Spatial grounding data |
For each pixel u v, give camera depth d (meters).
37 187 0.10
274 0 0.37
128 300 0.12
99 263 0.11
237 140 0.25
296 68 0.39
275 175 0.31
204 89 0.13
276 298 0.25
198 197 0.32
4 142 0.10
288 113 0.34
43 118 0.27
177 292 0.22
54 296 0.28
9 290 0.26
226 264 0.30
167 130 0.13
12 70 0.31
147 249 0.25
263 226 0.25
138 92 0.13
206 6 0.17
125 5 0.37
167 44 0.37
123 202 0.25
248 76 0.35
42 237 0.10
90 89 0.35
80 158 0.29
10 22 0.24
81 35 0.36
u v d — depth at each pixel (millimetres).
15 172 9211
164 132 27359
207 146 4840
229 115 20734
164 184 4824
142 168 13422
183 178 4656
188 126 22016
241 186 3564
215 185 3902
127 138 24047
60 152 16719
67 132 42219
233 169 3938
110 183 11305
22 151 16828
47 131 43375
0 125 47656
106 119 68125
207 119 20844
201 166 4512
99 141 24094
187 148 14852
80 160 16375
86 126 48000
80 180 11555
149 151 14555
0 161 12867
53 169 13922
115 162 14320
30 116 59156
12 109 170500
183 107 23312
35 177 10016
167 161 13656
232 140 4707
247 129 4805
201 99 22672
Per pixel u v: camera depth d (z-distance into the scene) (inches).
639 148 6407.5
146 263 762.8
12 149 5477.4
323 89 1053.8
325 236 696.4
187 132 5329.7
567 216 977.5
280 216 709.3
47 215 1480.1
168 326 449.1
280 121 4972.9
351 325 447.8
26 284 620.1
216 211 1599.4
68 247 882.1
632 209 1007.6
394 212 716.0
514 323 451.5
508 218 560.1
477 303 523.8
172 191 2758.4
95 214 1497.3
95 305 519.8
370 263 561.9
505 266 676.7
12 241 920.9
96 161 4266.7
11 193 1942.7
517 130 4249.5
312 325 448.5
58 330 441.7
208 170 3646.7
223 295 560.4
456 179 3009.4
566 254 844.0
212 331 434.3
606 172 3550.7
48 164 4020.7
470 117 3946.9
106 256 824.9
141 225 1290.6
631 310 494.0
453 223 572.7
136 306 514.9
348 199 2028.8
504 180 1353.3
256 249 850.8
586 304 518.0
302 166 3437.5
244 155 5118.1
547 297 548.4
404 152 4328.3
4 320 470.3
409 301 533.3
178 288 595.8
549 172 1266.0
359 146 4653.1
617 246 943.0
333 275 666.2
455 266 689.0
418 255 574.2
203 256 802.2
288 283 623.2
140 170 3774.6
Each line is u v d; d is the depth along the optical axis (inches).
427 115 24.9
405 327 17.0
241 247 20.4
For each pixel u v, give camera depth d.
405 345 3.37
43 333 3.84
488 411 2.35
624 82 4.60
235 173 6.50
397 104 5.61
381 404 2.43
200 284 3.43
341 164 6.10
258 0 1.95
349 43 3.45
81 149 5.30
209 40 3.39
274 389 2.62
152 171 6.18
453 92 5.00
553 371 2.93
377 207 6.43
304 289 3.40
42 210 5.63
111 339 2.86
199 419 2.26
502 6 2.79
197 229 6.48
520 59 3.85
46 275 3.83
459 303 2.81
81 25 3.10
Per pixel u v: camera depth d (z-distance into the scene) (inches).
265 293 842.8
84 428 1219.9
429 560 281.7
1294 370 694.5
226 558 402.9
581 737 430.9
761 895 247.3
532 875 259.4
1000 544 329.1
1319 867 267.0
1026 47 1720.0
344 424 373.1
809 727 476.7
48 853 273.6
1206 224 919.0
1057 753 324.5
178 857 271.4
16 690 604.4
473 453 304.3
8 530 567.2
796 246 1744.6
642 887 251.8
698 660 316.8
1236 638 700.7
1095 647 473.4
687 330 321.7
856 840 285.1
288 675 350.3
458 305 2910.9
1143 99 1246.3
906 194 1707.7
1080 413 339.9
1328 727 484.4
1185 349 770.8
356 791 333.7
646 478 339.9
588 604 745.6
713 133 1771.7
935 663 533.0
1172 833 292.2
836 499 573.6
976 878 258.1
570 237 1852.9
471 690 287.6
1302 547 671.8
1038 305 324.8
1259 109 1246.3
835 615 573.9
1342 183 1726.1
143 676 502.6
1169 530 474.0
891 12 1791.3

BRIEF |
Your task is to copy every line of the entries that contains the string "camera".

RESULT FOR THIS EXERCISE |
For each pixel u v, give camera depth d (meters).
Per pixel u v: camera depth d (z-distance into the scene) (inches).
For each pixel u v, give camera depth d.
Per pixel u v: camera depth d (z-distance into the scene) (inches).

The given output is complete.